Столько вопиющей несправедливости перевидал цирюльник в этих скорбных песках и так она впилась ему в душу, что, в конце концов, он решил бороться вместе с остальными рабочими за правое дело и совсем позабыл о свой мечте осесть в Антофагасте. Стал ярым сторонником Социалистической рабочей партии, основанной покойным Луисом Эмилио Рекабарреном[5], хоть и не вступил в ее ряды — ни за что не хотел подчиняться любым уставам и порядкам. Часто, переезжая из поселка в поселок, доставлял письма или передавал весточки объявленным вне закона поэтам и активистам, которые черными безлунными ночами в заброшенных шахтах собирали и просвещали рабочих, укрепляли их дух.
Цирюльник был совершенно убежден, что рабочий класс должен искать любых путей освобождения от пут капитализма, и вскоре принялся неприкрыто проповедовать это своим постоянным клиентам, старым шахтерам, молча внимавшим из-под льняной простыни, не решавшимся и сморгнуть — не то что возразить хоть полслова на его кипучие речи. Не раз он, оттачивая блестящее лезвие (за глаза его уже называли «Революционер с бритвой»), говорил, — да с такой душераздирающей твердостью, что находившиеся в данный момент в его воле аж вжимались в кресло, — что за всю историю человечества многие брадобреи заполучали в непосредственную близость от своих лезвий шею очередного тирана, но ни одному не хватило духа собственноручно свершить справедливость. «Что до меня, черт бы их подрал, — говорил он, растягивая слова в такт медленному скольжению бритвы по кожаному жгуту, — первому же такому засранцу, который попадет в это кресло, перережу горло, не побрезгую».
Все еще в полудреме цирюльник понял вдруг, что фортепиано стихло, и хор детских голосов нараспев читает печальные стихи о любви. Он и не заметил, когда пришли маленькие чтицы. Декламация иногда прерывалась голосом его дочери, напоминавшей о важности выражения лица или о том, что публика, ради Бога, девочки, никогда не забывайте, чутко и благодарно ловит правильный тон в словах чтеца. Какая романтичная получилась натура из его Голондриниты. Он вспомнил, как тринадцать лет спустя после приезда в пустыню и шесть — после того как поселился в Пампа-Уньон, он привез сюда дочь, к тому времени обладательницу аттестата зрелости и умопомрачительной внешности. Пампа-Уньон уже перестал быть стихийно-деловым пятачком, каким был, когда Сиксто Пастор Альсамора открыл там парикмахерскую: тогда уличные фонари еще работали на парафине, а улицы оставались безымянными, так что народ сам нарек главную — Торговой, а заднюю — Блядской из-за множества борделей, которым поселок был обязан своей легендарной дурной репутацией. То были липкие примитивные бараки, где в комнатах без окон и дверей на улицу держали взаперти целые гурты чахлых проституток, пригнанных с юга, несчастных девиц легкого поведения, которым нахальные сутенеры и мрачные матроны не разрешали выходить на улицу больше, чем на полчаса после обеда: сидя на тротуаре, они подставляли солнцу сонные захватанные груди и молочные, в синяках, ляжки или мирно вычесывали друг у друга вшей, пока какая-нибудь из товарок поливала землю пивом, слитым из недопитых накануне кружек, потому что нет проще средства приманить клиентов.

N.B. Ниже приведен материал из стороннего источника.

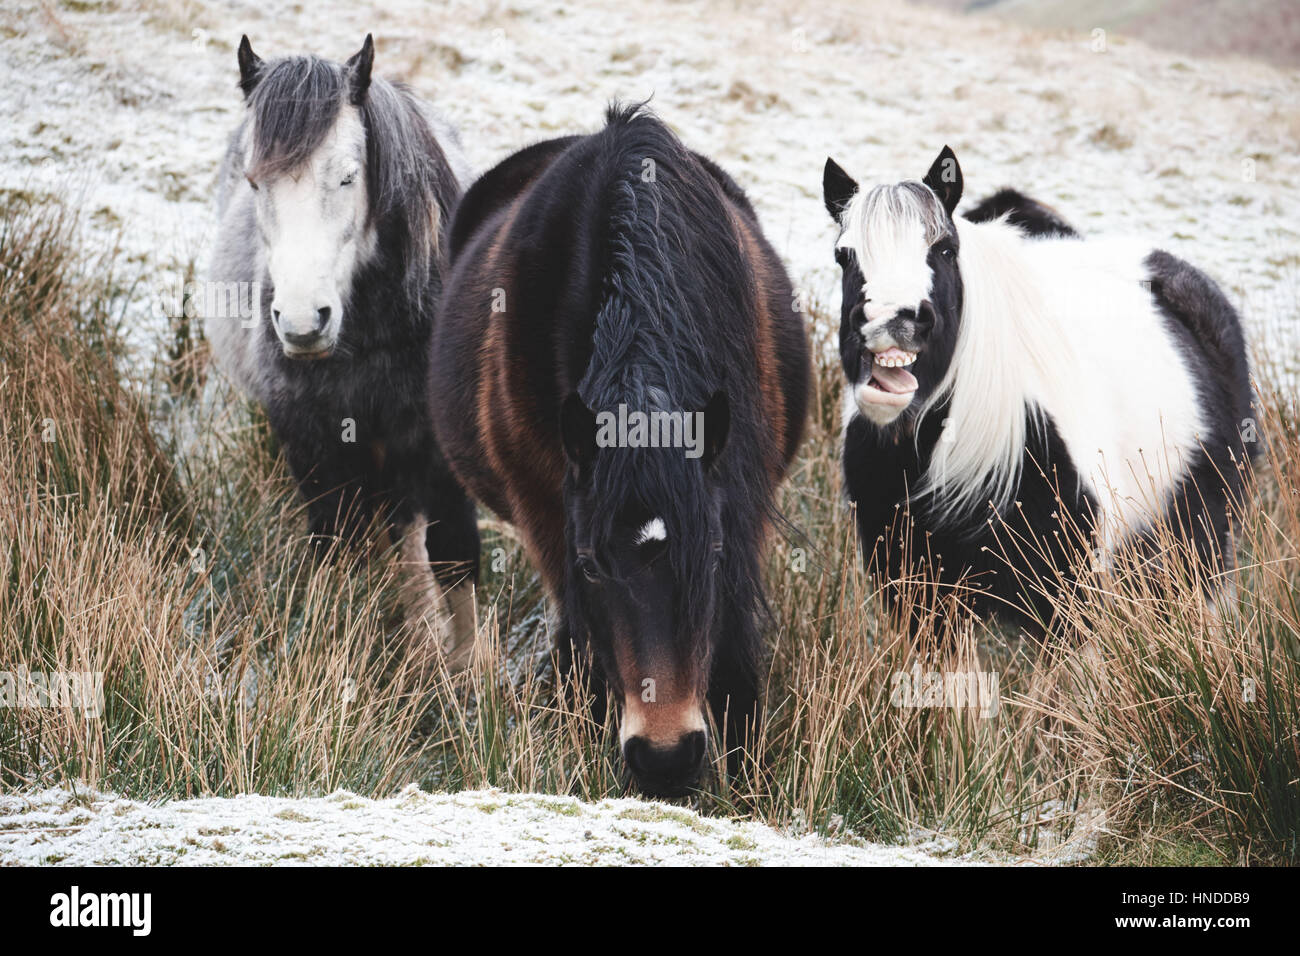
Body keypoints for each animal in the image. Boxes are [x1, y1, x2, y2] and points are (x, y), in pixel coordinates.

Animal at [204, 35, 480, 664]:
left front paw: (469, 674)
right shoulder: (313, 446)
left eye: (349, 177)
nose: (303, 323)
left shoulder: (436, 449)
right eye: (255, 184)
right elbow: (337, 550)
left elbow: (457, 559)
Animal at [432, 104, 810, 797]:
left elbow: (735, 657)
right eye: (591, 565)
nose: (665, 758)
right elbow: (584, 651)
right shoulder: (550, 516)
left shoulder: (741, 504)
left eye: (712, 554)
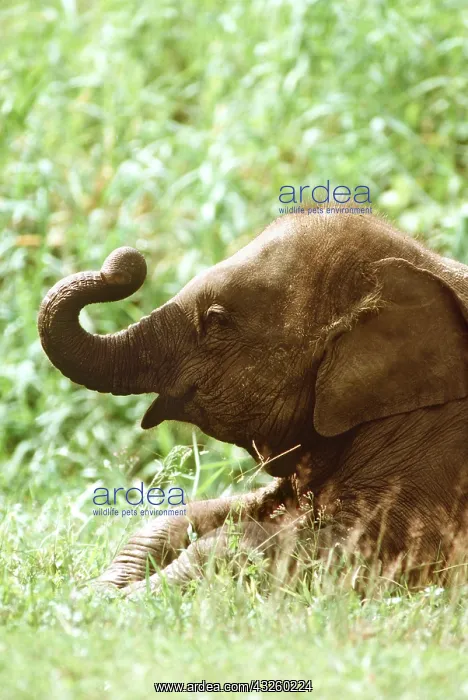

К тому времени, как цирюльник привез дочь, округ Антофагаста уже взял поселок под свою юрисдикцию. И хотя на пыльных улицах, заплесканных водой из-под посуды, все еще то и дело сцеплялись собаки, а ветер в четыре часа пополудни жестоко высвистывал мелодию бесприютности, Пампа-Уньон сильно изменился. Чуть ли не первым делом муниципалитет решил окрестить улицы. Теперь на чугунных табличках можно было прочесть номера домов и названия улиц, данные в честь героев Тихоокеанской войны[6]. Торговая стала улицей Эмилио Сотомайора, знаменитая Блядская — улицей Генерала дель Канто, а та, где Сиксто Пастор Альсамора открыл парикмахерскую, — улицей Бригадира Диаса Ганы. На этой поперечной улице находились, в основном, приличные заведения, а дом, где он зажил, даром что выстроенный наугад, не по архитектурным законам, оказался просторным и прохладным.